Pada masa setelah kemerdekaan,
perjuangan mereka bukan lagi terhadap penjajah melainkan terhadap
kesewenag-wenangan bangsa sendiri. Sedulur Sikep yang mengaku beragama
Adam lain dengan agama-agama mayoritas di Indonesia, oleh karena itu
tidak jarang ada upaya untuk mengagamakan mereka seperti agama
mayoritas. Belakangan komunitas komunitas Sedulur Sikep terancam
keberadaannya degan rencana pendirian pabrik semen di wilayah mereka.
Komunitas Sedulur Sikep yang dianggap
terbelakang justru memmpunyai kesadaran yang cukup tinggi terhadap
lingkungan. Mereka mengajak segenap masyarakat di sekitar Sukolilo untuk
melakukan kasi penolakan terhadap rencana pendirian pabrik semen.
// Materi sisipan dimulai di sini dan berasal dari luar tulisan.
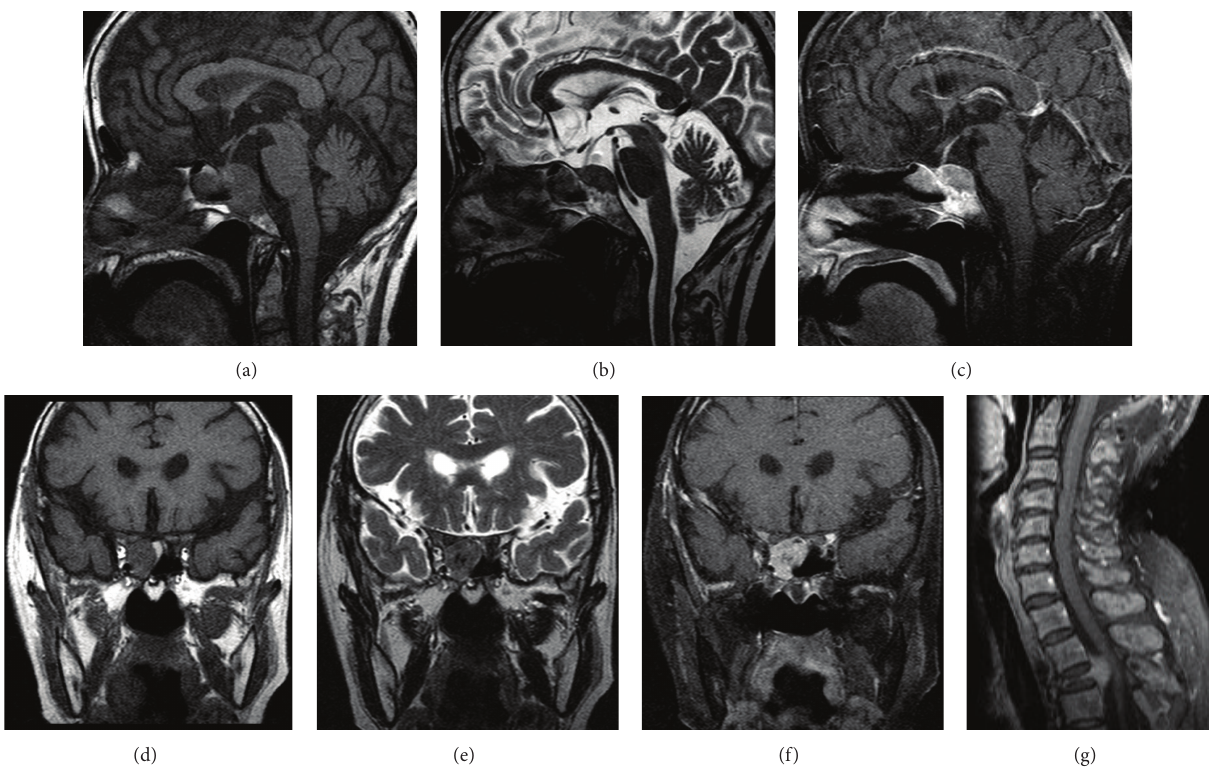
Figure 1: (a)–(f): Sagittal and coronal T1- ((a), (d)), T2- ((b), (e)), and Gd-enhanced T1-weighted ((c), (f)) MRI of the brain show a parasellar mass lesion. The lesion is isointense on T1-weighted images, iso- to hypointense on T2-weighted images, and inhomogeneously enhanced after contrast injection. (g) Sagittal Gd-enhanced thoracic MRI ( lower right ) shows a mass lesion with compression fracture of the Th3 vertebral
Gunarti, adik dari Gunritno bahkan bersedia bersepeda dari kampung ke
kampung tanpa dibayar untuk membangun kesadaran bersama akan resiko
pendirian pabrik semen tersebut.
Rencana pendirian pabrik semen tersebut
dapat menimbulkan kerusakan lingkungan, yang akibatnya tidak hanya
dirasakan oleh Sedulur Sikep saja, namun segenap masyarakat
disekitarnya.Hal ini dilatarbelakangi karena mereka bekerja segabai
petani, bagaimana mungkin bertahan hidup jika pasokan air dari
pegunungan Kendeng berkurang atau bahkan hilang. Rencana pendirian
pabrik semen tersebut tentunya akan menggali dan melenyapkan pegunungan
Kendeng untuk bahan baku semen, dengan demikian sekian banyak mata air
di dalamnya akan ikut serta hilang. Sudah jelas kebutuhan mereka untuk
air minum akan sangat kesulitan, juga keperluan air untuk irigasi.
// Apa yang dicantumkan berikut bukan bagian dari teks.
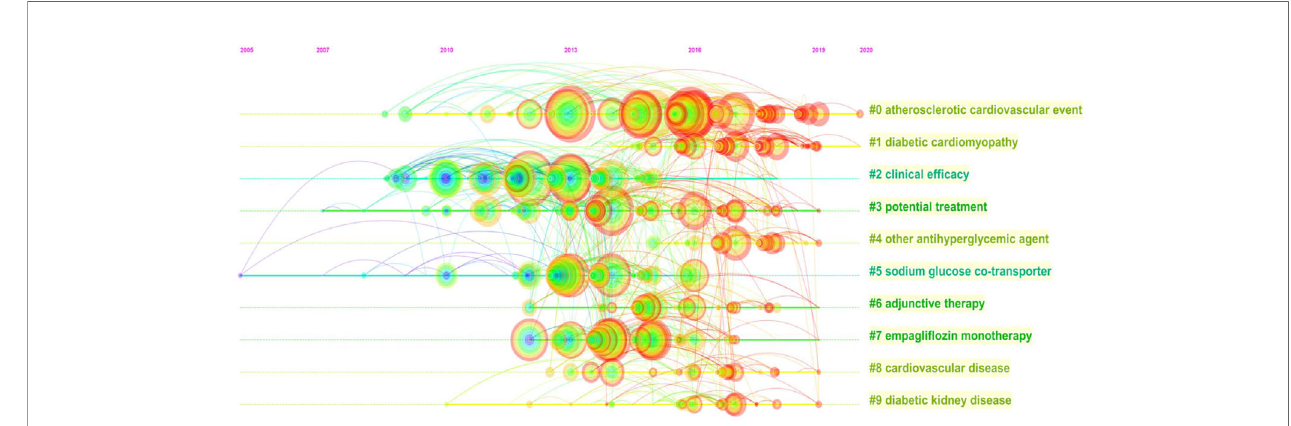
FIGURE 5 | Timeline view of co-cited references related to SGLT2 inhibitors in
Ketika air irigasi tidak lancar makadapat dipastikan mereka akan gagal
panen dan kelaparan. Belum lagi memperhitungkan bahaya limbah yang
dihasilkan oleh pabrik tersebut.
Sungguh sangat ironis, para pengusaha
dan juga penguasa yang tentunya terpelajar dan bermatabat terlihat
begitu obsesi untuk mendirikan pabrik semen demi keuntungan segelintir
orang. Sementara itu di sisi lain, Sedulur Sikep bersama dengan
masyarakat Sukolilo berjuang memepertahankan tanah dan kehidupan mereka.
Apakah mereka yang terpelajar dan berkuasa hanya akan menjadi
‘penjajah’ atas mereka yang lemah dan tidak terpelajar?
Barangkali saya terlalu terbawa suasana,
namun begitulah gejolak hati yang saya rasakan ketika saya berkunjung
dan tinggal bersama Sedulur Sikep. Haru bercampur iba, dan sejenak
serasa ditelanjangi alam pikir saya.Bagaimana mungkin pendidikan yang
berjalan bersama dengan modernitas dengan tanpa persasaan menghimpit dan
orang-orang yang menghendaki hidup dengan damai. Saya banyak belajar
tentang kesahajaan hidup dari mereka, sebagian kecil saja yang dapat
saya serap kemudian saya tuliskan. Besar kemungkinan saya terlalu
dangkal dan sok tahu dalam memahami Sedulur Sikep, hal ini pula yang
mendorong saya untuk kembali berkunjung ke Sukolilo, sehingga bisa
belajar untuk lebih arif dengan alam dan sesama, entah kapan.
Selamat berjuang saudaraku, Sedulur Sikep.